In this paper we describe a design framework for an online social learning space for a community of practice involving amateur and professional paleontologists. This space will support a shared practice related to the domain of knowledge that we delimit as: understanding the natural world through the collection, preparation, curation and study of fossils and the science of paleontology. We call this practice social paleontology—an open and inclusive form of computer-supported collaborative scientific inquiry.
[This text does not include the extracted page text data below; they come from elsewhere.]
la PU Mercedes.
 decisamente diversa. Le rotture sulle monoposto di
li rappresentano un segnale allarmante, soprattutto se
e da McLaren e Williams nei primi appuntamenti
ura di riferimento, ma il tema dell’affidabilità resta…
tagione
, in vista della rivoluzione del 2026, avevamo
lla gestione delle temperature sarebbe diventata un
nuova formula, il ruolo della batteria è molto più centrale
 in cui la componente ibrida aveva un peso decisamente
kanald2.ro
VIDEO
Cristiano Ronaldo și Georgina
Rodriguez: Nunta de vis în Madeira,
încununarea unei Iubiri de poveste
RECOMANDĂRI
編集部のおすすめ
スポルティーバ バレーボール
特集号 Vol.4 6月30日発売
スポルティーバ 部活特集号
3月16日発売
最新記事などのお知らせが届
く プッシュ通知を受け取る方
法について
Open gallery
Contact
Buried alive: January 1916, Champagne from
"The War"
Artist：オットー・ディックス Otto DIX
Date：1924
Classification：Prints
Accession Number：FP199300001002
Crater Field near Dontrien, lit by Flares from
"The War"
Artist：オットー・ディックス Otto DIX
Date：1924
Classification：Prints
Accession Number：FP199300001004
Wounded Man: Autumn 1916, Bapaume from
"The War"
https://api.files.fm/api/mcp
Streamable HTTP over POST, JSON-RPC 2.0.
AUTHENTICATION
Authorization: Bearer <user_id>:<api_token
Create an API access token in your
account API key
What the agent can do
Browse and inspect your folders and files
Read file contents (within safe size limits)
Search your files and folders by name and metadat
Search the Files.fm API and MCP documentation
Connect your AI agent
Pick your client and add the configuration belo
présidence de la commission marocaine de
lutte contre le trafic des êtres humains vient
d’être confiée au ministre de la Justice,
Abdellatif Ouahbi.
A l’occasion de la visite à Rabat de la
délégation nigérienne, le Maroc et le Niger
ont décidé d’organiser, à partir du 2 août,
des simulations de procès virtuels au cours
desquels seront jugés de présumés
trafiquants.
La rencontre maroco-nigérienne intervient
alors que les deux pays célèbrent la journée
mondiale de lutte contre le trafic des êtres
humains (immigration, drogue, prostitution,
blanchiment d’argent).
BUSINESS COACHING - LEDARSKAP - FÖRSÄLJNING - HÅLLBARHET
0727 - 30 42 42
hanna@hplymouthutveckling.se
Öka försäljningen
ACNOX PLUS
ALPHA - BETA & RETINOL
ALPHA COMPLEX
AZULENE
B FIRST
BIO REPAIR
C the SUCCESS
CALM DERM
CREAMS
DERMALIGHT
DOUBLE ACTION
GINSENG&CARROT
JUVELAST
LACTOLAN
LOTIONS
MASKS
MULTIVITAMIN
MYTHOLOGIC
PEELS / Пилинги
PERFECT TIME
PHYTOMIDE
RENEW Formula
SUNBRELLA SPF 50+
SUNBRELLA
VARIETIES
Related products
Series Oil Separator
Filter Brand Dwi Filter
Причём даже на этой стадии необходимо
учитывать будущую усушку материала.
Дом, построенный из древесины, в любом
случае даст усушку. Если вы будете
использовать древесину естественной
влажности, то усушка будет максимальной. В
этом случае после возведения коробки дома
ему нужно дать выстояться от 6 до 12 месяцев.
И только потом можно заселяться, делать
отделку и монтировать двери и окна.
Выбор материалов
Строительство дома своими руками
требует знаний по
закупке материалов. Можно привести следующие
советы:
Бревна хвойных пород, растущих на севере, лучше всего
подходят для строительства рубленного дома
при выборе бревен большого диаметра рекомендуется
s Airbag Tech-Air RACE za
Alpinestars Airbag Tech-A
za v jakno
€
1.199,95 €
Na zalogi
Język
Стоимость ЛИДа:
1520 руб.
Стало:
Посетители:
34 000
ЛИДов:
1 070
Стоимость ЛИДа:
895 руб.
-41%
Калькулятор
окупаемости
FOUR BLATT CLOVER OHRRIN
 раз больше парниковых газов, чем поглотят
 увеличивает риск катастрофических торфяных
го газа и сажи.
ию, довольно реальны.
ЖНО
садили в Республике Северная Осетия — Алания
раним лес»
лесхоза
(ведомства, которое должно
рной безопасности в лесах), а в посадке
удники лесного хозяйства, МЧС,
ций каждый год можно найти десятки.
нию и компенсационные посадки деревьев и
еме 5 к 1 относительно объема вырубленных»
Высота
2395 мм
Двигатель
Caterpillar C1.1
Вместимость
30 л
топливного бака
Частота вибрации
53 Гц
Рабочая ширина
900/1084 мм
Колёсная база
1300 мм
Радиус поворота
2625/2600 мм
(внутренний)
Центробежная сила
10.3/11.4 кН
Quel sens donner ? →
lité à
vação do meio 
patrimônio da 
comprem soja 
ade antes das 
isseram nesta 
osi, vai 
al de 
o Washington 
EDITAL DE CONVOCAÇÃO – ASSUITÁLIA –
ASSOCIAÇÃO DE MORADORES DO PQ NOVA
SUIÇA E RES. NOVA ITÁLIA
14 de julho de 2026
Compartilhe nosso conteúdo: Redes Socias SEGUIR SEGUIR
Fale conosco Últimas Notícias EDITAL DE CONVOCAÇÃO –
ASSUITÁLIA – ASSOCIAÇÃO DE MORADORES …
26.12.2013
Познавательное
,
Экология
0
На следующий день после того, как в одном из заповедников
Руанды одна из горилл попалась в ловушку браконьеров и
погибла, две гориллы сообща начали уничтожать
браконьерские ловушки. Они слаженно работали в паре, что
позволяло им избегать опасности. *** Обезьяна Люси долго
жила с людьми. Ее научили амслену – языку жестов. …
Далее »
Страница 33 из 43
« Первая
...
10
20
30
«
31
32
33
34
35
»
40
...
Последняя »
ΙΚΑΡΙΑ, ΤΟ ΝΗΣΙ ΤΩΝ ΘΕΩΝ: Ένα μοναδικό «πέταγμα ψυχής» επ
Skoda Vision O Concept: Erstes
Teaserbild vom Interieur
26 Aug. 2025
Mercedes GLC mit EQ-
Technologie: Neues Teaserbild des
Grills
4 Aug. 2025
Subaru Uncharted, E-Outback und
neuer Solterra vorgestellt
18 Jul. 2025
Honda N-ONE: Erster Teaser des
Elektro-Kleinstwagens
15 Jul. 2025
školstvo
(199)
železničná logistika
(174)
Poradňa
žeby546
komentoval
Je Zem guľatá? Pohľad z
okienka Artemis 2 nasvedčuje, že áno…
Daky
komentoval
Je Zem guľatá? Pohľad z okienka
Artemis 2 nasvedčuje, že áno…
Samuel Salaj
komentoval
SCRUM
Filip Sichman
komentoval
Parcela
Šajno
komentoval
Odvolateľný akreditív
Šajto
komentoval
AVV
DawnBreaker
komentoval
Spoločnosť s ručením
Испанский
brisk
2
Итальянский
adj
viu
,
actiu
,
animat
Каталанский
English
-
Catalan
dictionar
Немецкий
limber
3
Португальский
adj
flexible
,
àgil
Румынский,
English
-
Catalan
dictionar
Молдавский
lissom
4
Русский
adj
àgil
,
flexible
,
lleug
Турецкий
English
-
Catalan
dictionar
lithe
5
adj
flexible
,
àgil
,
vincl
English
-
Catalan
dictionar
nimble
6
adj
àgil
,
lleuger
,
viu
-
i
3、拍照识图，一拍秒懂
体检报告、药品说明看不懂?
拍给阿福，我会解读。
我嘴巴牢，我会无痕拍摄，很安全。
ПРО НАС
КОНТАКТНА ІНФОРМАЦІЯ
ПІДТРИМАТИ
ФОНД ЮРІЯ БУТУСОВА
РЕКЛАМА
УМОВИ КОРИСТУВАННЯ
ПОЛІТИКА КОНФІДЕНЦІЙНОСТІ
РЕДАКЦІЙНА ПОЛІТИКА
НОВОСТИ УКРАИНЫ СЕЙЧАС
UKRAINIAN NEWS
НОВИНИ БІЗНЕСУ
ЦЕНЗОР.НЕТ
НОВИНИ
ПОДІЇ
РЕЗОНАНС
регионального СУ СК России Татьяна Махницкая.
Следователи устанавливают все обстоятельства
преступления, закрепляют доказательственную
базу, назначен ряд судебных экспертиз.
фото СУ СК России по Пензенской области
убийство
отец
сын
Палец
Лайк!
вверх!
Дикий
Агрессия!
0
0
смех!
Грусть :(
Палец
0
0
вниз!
The framework involves propositions that situate the practice of social paleontology within the social learning themes of Hoadley and Kilner's (2005) C4P model aligned with supports for distributed cognition. This represents a first step in the design process and grounds the next phase, which involves a review and evaluation of existing technologies and services for enacting the framework via Information and Communications Technologies.

Citation Information
Crippen, K. J., Dunckel, B. A., MacFadden, B. J., Ellis, S., & Lundgren, L. (2015, October). A framework for social paleontology via an online community space, In The Proceedings of E-Learn: World Conference on E-Learning in Corporate, Government, Healthcare, and Higher Education 2015, pp. 305-311. Chesapeake, VA: Association for the Advancement of Computing in Education (AACE).